## TO DO
Every line with the word "Institutional" in it should be extracted from the data that follows.
* * * * *
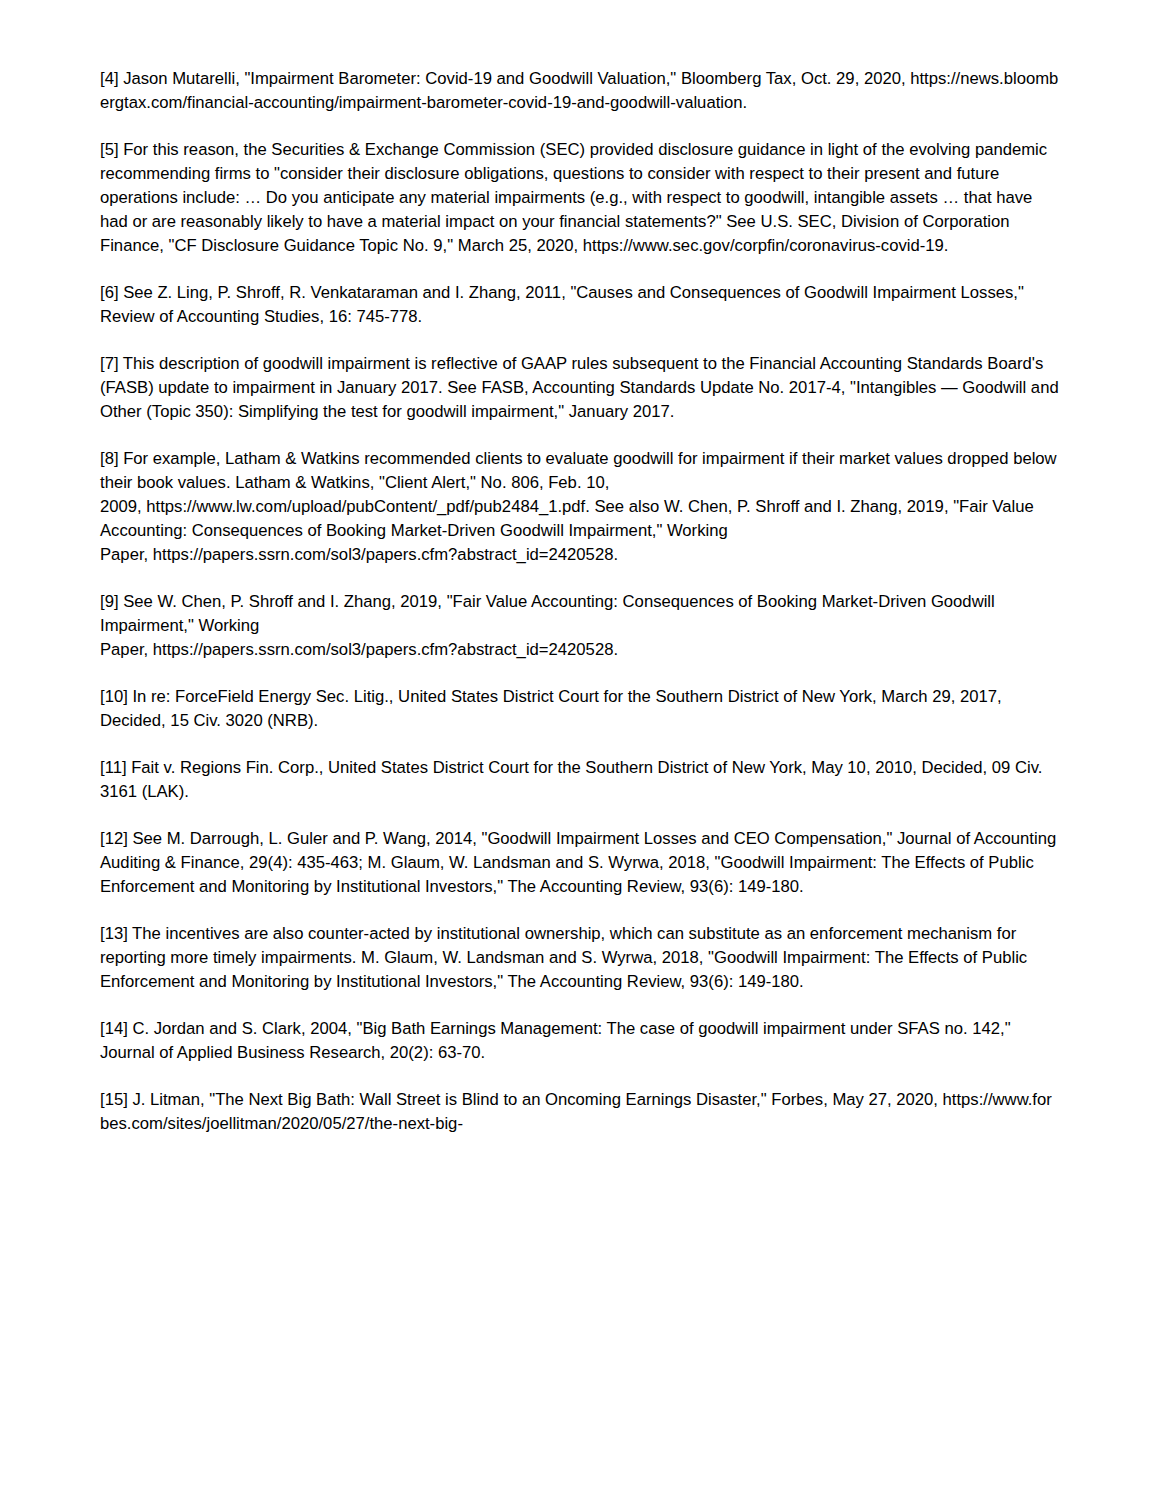[4] Jason Mutarelli, "Impairment Barometer: Covid-19 and Goodwill Valuation," Bloomberg Tax, Oct. 29, 2020, https://news.bloombergtax.com/financial-accounting/impairment-barometer-covid-19-and-goodwill-valuation.
[5] For this reason, the Securities & Exchange Commission (SEC) provided disclosure guidance in light of the evolving pandemic recommending firms to "consider their disclosure obligations, questions to consider with respect to their present and future operations include: … Do you anticipate any material impairments (e.g., with respect to goodwill, intangible assets … that have had or are reasonably likely to have a material impact on your financial statements?" See U.S. SEC, Division of Corporation Finance, "CF Disclosure Guidance Topic No. 9," March 25, 2020, https://www.sec.gov/corpfin/coronavirus-covid-19.
[6] See Z. Ling, P. Shroff, R. Venkataraman and I. Zhang, 2011, "Causes and Consequences of Goodwill Impairment Losses," Review of Accounting Studies, 16: 745-778.
[7] This description of goodwill impairment is reflective of GAAP rules subsequent to the Financial Accounting Standards Board's (FASB) update to impairment in January 2017. See FASB, Accounting Standards Update No. 2017-4, "Intangibles — Goodwill and Other (Topic 350): Simplifying the test for goodwill impairment," January 2017.
[8] For example, Latham & Watkins recommended clients to evaluate goodwill for impairment if their market values dropped below their book values. Latham & Watkins, "Client Alert," No. 806, Feb. 10,
2009, https://www.lw.com/upload/pubContent/_pdf/pub2484_1.pdf. See also W. Chen, P. Shroff and I. Zhang, 2019, "Fair Value Accounting: Consequences of Booking Market-Driven Goodwill Impairment," Working
Paper, https://papers.ssrn.com/sol3/papers.cfm?abstract_id=2420528.
[9] See W. Chen, P. Shroff and I. Zhang, 2019, "Fair Value Accounting: Consequences of Booking Market-Driven Goodwill Impairment," Working
Paper, https://papers.ssrn.com/sol3/papers.cfm?abstract_id=2420528.
[10] In re: ForceField Energy Sec. Litig., United States District Court for the Southern District of New York, March 29, 2017, Decided, 15 Civ. 3020 (NRB).
[11] Fait v. Regions Fin. Corp., United States District Court for the Southern District of New York, May 10, 2010, Decided, 09 Civ. 3161 (LAK).
[12] See M. Darrough, L. Guler and P. Wang, 2014, "Goodwill Impairment Losses and CEO Compensation," Journal of Accounting Auditing & Finance, 29(4): 435-463; M. Glaum, W. Landsman and S. Wyrwa, 2018, "Goodwill Impairment: The Effects of Public Enforcement and Monitoring by Institutional Investors," The Accounting Review, 93(6): 149-180.
[13] The incentives are also counter-acted by institutional ownership, which can substitute as an enforcement mechanism for reporting more timely impairments. M. Glaum, W. Landsman and S. Wyrwa, 2018, "Goodwill Impairment: The Effects of Public Enforcement and Monitoring by Institutional Investors," The Accounting Review, 93(6): 149-180.
[14] C. Jordan and S. Clark, 2004, "Big Bath Earnings Management: The case of goodwill impairment under SFAS no. 142," Journal of Applied Business Research, 20(2): 63-70.
[15] J. Litman, "The Next Big Bath: Wall Street is Blind to an Oncoming Earnings Disaster," Forbes, May 27, 2020, https://www.forbes.com/sites/joellitman/2020/05/27/the-next-big-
* * * * *
## FINAL ANSWER
[12] See M. Darrough, L. Guler and P. Wang, 2014, "Goodwill Impairment Losses and CEO Compensation," Journal of Accounting Auditing & Finance, 29(4): 435-463; M. Glaum, W. Landsman and S. Wyrwa, 2018, "Goodwill Impairment: The Effects of Public Enforcement and Monitoring by Institutional Investors," The Accounting Review, 93(6): 149-180.
[13] The incentives are also counter-acted by institutional ownership, which can substitute as an enforcement mechanism for reporting more timely impairments. M. Glaum, W. Landsman and S. Wyrwa, 2018, "Goodwill Impairment: The Effects of Public Enforcement and Monitoring by Institutional Investors," The Accounting Review, 93(6): 149-180.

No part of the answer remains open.